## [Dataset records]

====================

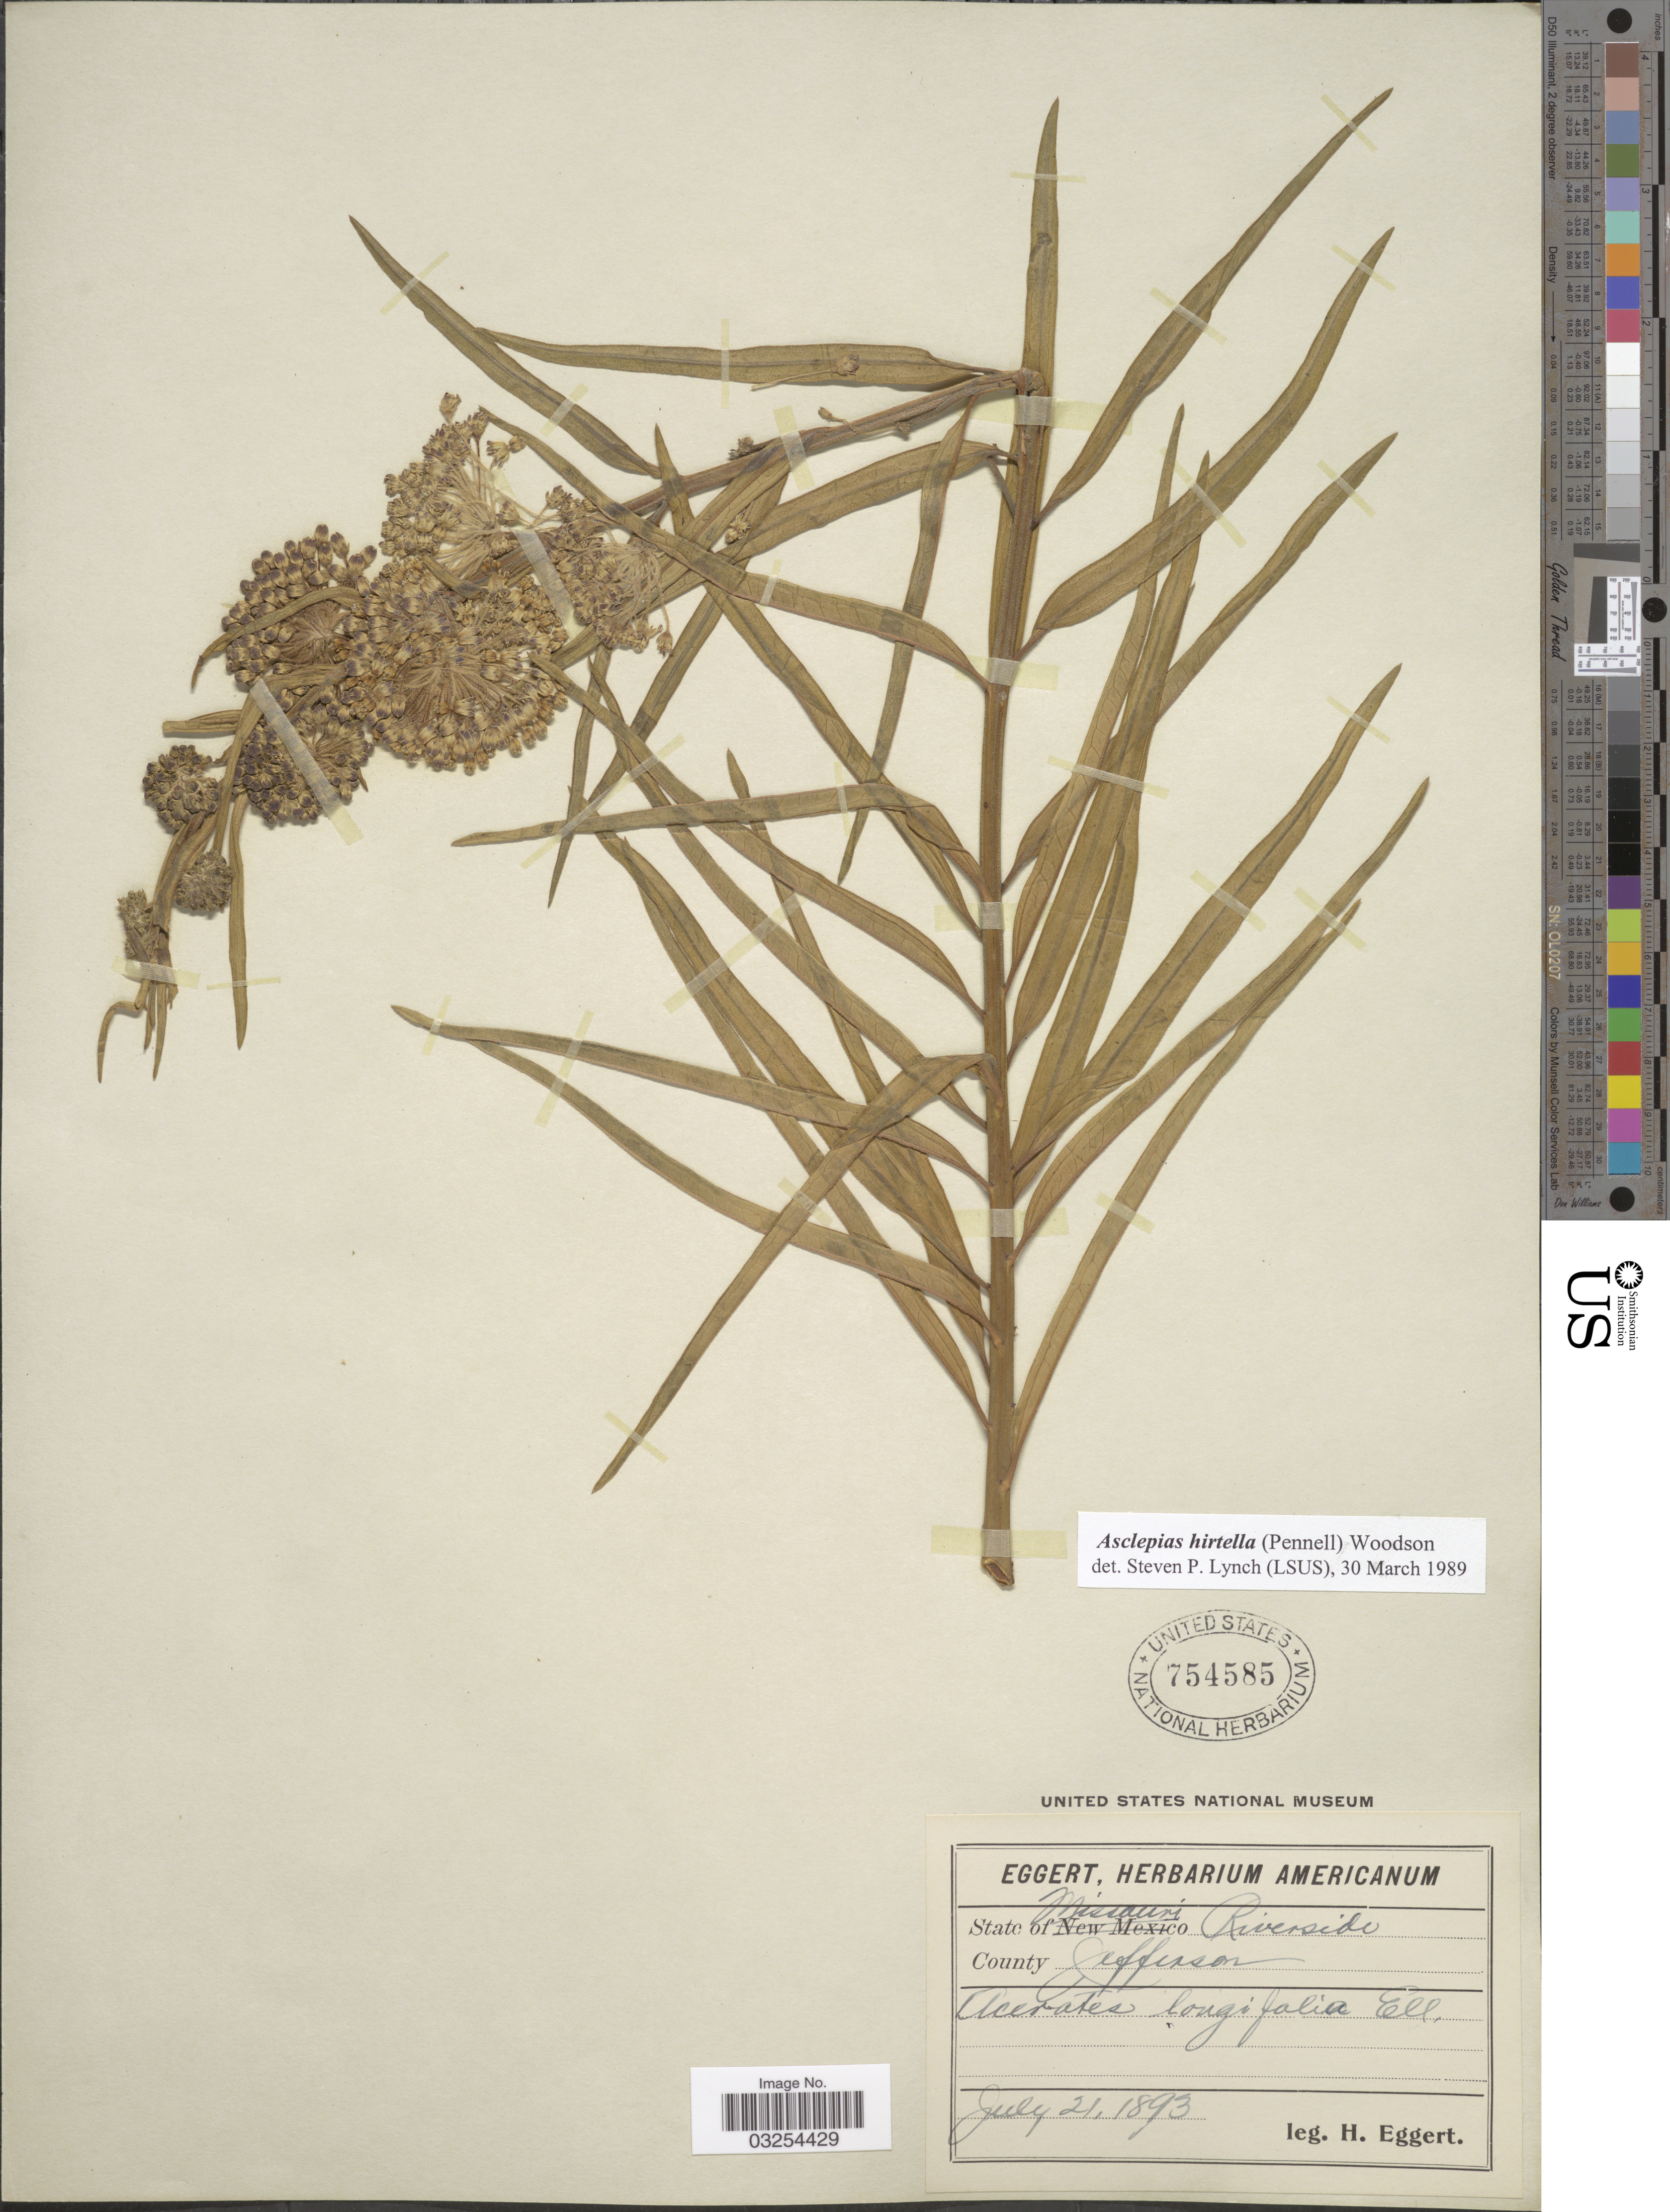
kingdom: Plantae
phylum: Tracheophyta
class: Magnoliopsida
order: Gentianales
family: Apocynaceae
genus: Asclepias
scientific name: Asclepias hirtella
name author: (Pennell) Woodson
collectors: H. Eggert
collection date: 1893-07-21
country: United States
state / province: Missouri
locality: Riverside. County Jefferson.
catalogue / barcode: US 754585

====================

## [GIVEN EXERCISE]
Copy out every line of the material above word for word, leaving out the pictures.

## [TASK RESPONSE]
kingdom: Plantae
phylum: Tracheophyta
class: Magnoliopsida
order: Gentianales
family: Apocynaceae
genus: Asclepias
scientific name: Asclepias hirtella
name author: (Pennell) Woodson
collectors: H. Eggert
collection date: 1893-07-21
country: United States
state / province: Missouri
locality: Riverside. County Jefferson.
catalogue / barcode: US 754585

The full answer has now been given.